David Gustafsson, business developer at Infracontrol in charge of the service, tells us more:
– This is an entirely new, fantastic opportunity for municipalities to create involvement and encourage their residents to help achieve a more sustainable society. We‘ve noted great interest from Swedish municipalities who see this as an opportunity in their efforts to involve their residents.
Because this is a relatively new service, he tells us that Infracontrol has now made it easy for municipalities to get started by trying out City Points.
– We‘re currently offering a test period free of charge to the first three municipalities that want to try the service. By starting on a small scale for a limited period in a limited area, municipalities can get to know its capabilities and gain a good start for continued implementation.
Committed residents help achieve a more sustainable society
To succeed in building a safe, inclusive and sustainable society we need to motivate our residents and get them willingly involved in exerting a positive influence on developments.
– City points gives residents the opportunity to collect points when they carry out different socially beneficial activities, says David Gustafsson. This could mean giving blood, handing in waste for recycling, participating in voluntary work of various kinds or providing observations and fault reports via Infracontrol Online. Other activities might include discovering different local destinations, hiking a trail or taking part in other outdoor activities.

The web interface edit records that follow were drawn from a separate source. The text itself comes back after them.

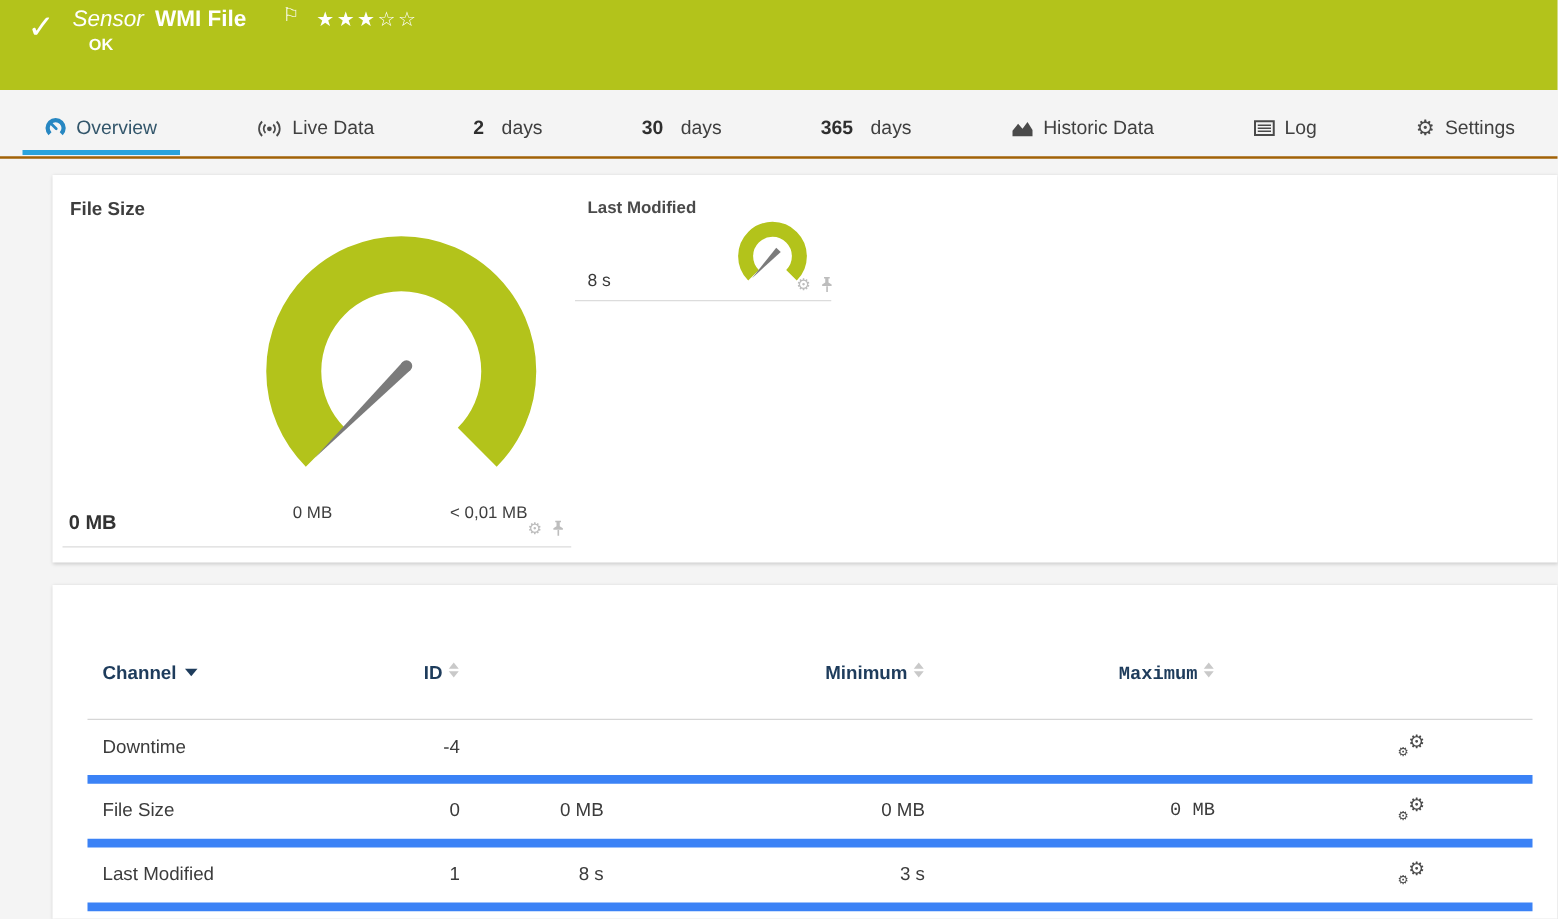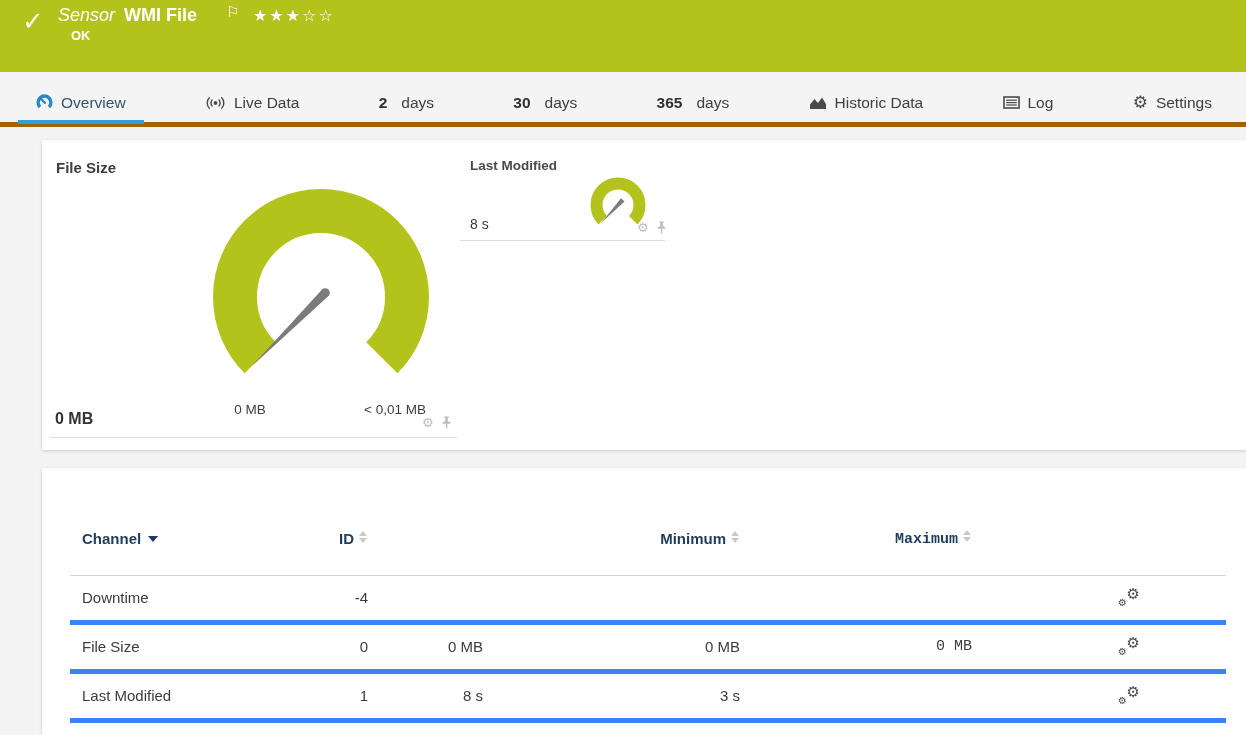"Overview" .tabbar { border-bottom: 5px solid #a16207 -> 2px solid #a16207 }
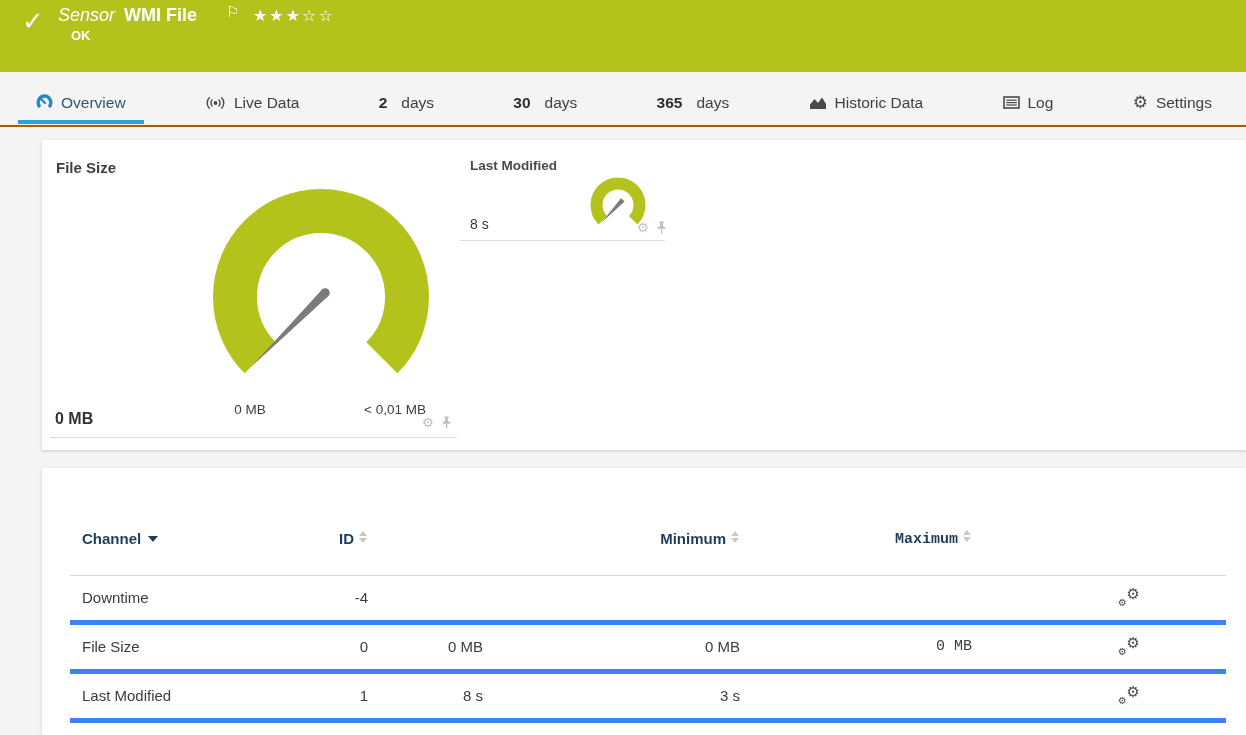"< 0,01 MB" .scale-max { left: 294px -> 304px; text-align: right -> none }
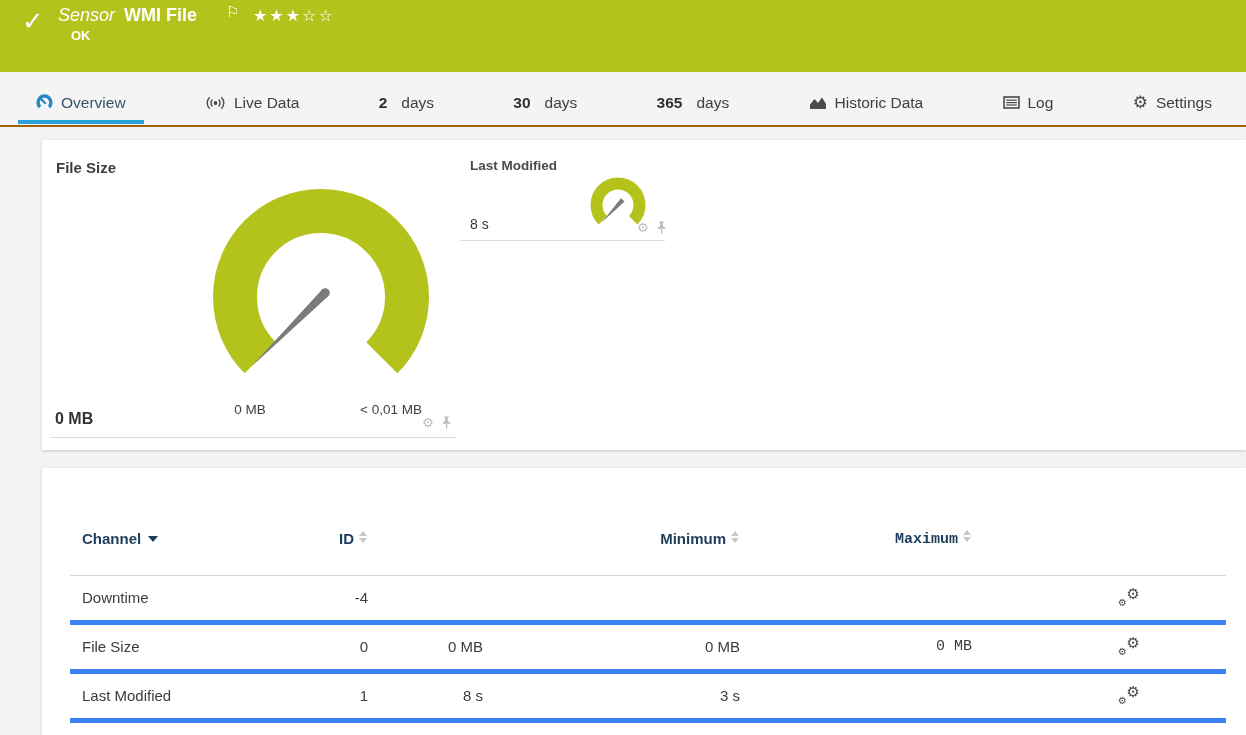"Downtime" .trow { border-bottom: 5px solid #3b82f6 -> 7px solid #3b82f6 }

He tells us this provides a municipality with the ability to inform its residents about beneficial activities and encourage them to adopt more sustainable behavior.
Points with added value
Individuals collect points by verifying their participation in different activities using a QR code and a GPS position, or by a person verifying this at a venue. Points collected can be used to compete with others, individually or by group. They can also be traded for a voucher with which to purchase public transport tickets, cycle hire, start fees for marathon races, concert tickets, eco-products and similar.
– It‘s entirely up to the municipality to choose if they want to use the points in this way, and if so what for, says David.
He goes on to tell us that residents can donate their points to others or for charitable purposes, and in doing so earn even more points.
Try it for free!
Because City Points has attracted so much attention from so many Swedish municipalities, Infracontrol is offering the chance of a trial period, free of charge, to municipalities who want to show how serious they are about getting residents involved.
– It‘s mainly about informing residents about good activities, says David Gustafsson. Being rewarded with points should mainly be seen as a pat on the back – that the municipality is showing its appreciation by acknowledging its residents.
He says that a test should be limited in scope so as not to make it too complicated in the beginning. It‘s easy to scale up later.